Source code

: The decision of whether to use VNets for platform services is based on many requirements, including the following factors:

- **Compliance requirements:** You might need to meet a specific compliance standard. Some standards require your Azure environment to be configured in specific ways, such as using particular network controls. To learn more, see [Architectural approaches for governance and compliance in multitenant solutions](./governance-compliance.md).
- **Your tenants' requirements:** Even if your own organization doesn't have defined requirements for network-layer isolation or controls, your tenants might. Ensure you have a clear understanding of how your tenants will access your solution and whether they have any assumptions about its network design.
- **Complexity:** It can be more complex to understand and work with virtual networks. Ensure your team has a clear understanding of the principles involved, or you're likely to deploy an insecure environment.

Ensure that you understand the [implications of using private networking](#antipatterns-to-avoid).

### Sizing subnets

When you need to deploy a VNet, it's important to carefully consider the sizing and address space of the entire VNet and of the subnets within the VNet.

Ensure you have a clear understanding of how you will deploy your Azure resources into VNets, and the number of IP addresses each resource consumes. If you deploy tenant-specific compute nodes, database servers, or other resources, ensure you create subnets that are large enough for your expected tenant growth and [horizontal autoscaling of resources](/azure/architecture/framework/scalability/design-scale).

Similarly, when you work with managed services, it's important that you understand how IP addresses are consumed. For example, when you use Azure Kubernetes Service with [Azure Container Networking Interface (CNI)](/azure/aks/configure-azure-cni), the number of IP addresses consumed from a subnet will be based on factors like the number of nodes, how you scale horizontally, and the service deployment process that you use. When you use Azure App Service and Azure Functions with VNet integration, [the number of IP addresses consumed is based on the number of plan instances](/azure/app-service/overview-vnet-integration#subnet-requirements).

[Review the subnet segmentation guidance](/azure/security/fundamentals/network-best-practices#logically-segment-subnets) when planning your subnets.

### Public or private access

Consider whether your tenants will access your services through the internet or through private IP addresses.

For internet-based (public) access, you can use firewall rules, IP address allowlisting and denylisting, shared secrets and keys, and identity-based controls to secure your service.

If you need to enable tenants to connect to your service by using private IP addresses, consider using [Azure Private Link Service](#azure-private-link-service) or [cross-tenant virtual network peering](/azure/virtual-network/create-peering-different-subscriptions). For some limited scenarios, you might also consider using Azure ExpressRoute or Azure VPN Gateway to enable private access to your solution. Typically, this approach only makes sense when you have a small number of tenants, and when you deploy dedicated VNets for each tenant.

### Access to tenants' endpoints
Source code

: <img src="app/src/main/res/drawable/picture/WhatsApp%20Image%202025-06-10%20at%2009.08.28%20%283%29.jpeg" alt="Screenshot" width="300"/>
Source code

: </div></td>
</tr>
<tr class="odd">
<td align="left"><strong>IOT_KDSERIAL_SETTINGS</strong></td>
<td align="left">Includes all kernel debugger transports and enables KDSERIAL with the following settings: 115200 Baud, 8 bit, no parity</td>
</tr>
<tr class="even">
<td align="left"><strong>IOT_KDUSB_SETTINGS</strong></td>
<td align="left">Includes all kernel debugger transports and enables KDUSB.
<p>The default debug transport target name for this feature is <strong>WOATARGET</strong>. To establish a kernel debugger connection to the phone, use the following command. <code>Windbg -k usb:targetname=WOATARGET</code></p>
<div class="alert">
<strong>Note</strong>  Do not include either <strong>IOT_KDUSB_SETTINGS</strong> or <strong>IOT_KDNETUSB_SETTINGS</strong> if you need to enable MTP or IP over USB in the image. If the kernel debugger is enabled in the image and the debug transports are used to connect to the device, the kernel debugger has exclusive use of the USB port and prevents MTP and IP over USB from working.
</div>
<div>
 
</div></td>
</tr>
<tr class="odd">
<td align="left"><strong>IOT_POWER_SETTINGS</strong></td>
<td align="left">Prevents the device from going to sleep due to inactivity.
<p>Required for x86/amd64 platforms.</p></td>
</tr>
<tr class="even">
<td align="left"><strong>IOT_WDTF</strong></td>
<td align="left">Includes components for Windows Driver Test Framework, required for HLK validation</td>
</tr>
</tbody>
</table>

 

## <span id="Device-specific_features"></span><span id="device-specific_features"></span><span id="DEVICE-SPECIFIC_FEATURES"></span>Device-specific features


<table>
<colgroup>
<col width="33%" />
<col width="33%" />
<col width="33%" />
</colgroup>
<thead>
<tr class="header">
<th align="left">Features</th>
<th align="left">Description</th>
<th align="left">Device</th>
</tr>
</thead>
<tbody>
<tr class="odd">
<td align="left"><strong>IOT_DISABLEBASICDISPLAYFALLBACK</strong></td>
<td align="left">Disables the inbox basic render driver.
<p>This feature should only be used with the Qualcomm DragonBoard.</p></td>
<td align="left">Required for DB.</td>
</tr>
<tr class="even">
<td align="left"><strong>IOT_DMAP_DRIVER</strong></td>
· · · ·
-- Exercise requirements --
Look above for the line with "### Access to tenants' endpoints" and the line with "bit, no parity</td>"; transcribe both and all lines in between, exactly, and nothing else.

-- Finished exercise --
### Access to tenants' endpoints
Source code

: <img src="app/src/main/res/drawable/picture/WhatsApp%20Image%202025-06-10%20at%2009.08.28%20%283%29.jpeg" alt="Screenshot" width="300"/>
Source code

: </div></td>
</tr>
<tr class="odd">
<td align="left"><strong>IOT_KDSERIAL_SETTINGS</strong></td>
<td align="left">Includes all kernel debugger transports and enables KDSERIAL with the following settings: 115200 Baud, 8 bit, no parity</td>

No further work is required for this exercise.